THE PROBLEM =>
Go through the entries below and copy each line containing the word "DefaultApi".

....

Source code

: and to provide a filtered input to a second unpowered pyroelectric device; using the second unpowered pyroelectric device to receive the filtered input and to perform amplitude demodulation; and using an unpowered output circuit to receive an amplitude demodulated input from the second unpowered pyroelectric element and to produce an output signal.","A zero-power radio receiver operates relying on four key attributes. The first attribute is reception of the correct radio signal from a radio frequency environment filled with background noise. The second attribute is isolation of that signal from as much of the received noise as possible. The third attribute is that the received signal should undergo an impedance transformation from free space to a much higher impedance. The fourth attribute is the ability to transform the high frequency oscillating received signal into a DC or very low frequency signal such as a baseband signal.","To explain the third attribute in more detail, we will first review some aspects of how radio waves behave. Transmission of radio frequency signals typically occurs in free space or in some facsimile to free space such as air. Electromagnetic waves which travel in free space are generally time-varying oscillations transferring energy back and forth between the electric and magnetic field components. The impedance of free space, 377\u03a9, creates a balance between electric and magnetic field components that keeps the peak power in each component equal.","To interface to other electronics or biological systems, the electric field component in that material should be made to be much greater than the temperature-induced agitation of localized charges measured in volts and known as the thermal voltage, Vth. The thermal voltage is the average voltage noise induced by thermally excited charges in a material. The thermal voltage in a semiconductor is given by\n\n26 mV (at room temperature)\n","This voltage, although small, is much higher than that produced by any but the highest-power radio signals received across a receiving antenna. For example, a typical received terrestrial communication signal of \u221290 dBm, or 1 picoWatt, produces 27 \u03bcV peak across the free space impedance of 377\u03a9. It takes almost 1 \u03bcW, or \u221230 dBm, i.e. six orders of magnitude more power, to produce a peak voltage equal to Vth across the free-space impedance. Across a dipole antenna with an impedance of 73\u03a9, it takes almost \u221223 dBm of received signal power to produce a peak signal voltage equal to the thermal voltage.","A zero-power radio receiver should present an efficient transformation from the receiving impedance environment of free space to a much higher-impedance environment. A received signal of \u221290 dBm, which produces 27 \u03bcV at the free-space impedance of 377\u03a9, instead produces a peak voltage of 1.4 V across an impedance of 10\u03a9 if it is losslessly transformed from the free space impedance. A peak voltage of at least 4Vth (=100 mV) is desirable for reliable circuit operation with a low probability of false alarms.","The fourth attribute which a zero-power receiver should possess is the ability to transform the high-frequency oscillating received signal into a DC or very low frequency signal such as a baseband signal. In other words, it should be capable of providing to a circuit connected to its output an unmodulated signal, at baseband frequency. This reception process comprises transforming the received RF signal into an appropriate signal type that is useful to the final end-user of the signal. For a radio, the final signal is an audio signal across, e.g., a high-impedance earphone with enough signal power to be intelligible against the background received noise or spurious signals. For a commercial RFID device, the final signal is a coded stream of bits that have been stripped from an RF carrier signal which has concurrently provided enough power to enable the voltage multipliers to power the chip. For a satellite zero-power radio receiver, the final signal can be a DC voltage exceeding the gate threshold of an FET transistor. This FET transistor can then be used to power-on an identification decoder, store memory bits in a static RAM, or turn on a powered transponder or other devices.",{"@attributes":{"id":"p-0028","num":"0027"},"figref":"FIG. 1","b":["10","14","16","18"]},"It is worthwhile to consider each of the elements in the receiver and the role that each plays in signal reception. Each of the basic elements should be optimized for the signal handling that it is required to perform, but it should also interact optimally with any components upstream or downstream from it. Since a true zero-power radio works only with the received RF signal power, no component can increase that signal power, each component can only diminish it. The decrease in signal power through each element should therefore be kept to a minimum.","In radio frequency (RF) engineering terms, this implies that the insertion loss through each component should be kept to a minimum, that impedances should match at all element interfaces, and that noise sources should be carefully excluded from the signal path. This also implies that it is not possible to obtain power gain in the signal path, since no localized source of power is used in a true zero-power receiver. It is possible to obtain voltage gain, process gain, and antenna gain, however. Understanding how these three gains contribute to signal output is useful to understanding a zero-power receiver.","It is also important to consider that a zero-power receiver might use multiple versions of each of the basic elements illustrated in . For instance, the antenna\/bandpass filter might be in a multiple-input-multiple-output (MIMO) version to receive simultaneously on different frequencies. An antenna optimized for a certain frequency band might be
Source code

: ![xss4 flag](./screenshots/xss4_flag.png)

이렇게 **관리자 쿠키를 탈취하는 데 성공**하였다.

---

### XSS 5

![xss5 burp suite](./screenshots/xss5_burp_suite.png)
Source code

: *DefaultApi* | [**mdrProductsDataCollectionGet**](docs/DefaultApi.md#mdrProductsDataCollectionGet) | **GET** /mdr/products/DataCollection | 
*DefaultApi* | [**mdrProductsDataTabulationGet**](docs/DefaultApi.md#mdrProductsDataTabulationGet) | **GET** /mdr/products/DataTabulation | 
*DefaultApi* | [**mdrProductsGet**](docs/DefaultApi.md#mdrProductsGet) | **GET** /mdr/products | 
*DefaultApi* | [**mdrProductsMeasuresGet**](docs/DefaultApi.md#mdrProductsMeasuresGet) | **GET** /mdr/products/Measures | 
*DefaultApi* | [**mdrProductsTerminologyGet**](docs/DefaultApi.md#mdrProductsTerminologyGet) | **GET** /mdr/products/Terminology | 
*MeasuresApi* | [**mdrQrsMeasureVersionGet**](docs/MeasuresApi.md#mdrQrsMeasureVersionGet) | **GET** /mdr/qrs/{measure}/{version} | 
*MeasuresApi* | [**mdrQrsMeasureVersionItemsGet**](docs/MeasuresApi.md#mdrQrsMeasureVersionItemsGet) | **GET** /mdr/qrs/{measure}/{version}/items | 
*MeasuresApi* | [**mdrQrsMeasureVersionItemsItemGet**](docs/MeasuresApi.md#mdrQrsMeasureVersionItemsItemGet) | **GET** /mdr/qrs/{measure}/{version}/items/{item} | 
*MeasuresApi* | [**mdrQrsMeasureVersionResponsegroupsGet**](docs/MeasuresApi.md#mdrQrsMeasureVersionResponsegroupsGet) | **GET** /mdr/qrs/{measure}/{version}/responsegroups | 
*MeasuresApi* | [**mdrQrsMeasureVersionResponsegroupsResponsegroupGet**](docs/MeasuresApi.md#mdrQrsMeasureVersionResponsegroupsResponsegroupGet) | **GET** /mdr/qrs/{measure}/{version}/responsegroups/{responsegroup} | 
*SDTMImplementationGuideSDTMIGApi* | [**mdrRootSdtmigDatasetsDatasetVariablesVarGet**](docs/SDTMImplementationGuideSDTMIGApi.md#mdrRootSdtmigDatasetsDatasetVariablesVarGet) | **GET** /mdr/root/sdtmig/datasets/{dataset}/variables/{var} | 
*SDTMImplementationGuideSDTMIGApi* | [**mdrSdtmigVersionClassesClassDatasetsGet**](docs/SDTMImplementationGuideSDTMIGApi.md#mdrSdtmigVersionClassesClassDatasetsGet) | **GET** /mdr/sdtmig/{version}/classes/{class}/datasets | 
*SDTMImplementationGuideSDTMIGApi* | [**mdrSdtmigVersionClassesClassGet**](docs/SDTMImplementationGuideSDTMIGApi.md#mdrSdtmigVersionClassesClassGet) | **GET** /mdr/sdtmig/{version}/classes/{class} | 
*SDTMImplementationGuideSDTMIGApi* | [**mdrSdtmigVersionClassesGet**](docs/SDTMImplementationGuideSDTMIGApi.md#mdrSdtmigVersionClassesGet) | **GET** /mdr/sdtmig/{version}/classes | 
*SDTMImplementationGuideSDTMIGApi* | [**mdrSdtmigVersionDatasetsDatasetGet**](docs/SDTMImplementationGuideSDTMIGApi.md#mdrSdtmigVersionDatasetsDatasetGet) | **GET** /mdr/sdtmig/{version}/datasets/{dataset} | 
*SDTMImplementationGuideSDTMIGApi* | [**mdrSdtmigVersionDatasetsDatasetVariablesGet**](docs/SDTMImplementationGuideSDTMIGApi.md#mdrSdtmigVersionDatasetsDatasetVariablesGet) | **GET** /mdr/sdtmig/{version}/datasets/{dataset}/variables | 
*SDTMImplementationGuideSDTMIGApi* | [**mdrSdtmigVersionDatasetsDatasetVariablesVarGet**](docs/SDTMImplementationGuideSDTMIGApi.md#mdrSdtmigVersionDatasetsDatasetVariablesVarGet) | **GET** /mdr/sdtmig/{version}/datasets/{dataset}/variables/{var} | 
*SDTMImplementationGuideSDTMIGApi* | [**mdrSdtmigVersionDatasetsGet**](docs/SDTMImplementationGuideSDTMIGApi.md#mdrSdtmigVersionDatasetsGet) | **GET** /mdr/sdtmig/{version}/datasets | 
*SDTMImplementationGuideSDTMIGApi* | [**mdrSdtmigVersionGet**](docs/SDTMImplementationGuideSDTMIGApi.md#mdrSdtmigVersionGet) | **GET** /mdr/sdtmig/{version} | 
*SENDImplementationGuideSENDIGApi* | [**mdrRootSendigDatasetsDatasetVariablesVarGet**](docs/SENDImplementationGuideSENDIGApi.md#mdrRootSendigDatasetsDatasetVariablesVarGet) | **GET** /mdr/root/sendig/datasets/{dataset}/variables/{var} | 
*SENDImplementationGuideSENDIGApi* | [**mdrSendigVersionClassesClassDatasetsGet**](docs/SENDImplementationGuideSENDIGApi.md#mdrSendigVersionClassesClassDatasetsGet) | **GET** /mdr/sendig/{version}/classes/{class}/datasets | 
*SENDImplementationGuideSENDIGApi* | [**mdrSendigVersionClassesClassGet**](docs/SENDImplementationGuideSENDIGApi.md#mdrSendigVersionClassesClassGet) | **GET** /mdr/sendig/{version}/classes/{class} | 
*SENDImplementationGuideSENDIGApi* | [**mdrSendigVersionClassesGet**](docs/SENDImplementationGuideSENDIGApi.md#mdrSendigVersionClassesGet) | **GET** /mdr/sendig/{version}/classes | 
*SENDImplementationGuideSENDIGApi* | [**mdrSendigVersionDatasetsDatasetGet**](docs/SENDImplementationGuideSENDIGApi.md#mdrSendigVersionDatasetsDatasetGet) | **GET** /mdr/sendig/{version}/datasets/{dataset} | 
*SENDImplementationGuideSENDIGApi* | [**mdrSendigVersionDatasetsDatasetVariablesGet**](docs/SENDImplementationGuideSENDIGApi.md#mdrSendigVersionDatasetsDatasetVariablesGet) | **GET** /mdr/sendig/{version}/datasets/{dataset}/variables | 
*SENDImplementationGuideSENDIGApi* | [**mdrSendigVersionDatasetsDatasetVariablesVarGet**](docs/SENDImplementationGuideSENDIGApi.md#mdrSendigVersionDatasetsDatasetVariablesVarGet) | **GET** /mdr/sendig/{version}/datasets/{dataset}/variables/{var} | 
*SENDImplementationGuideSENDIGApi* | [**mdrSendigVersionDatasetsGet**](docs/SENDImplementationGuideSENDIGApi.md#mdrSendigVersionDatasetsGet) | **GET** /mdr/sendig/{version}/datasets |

....

REPLY =>
: *DefaultApi* | [**mdrProductsDataCollectionGet**](docs/DefaultApi.md#mdrProductsDataCollectionGet) | **GET** /mdr/products/DataCollection | 
*DefaultApi* | [**mdrProductsDataTabulationGet**](docs/DefaultApi.md#mdrProductsDataTabulationGet) | **GET** /mdr/products/DataTabulation | 
*DefaultApi* | [**mdrProductsGet**](docs/DefaultApi.md#mdrProductsGet) | **GET** /mdr/products | 
*DefaultApi* | [**mdrProductsMeasuresGet**](docs/DefaultApi.md#mdrProductsMeasuresGet) | **GET** /mdr/products/Measures | 
*DefaultApi* | [**mdrProductsTerminologyGet**](docs/DefaultApi.md#mdrProductsTerminologyGet) | **GET** /mdr/products/Terminology | 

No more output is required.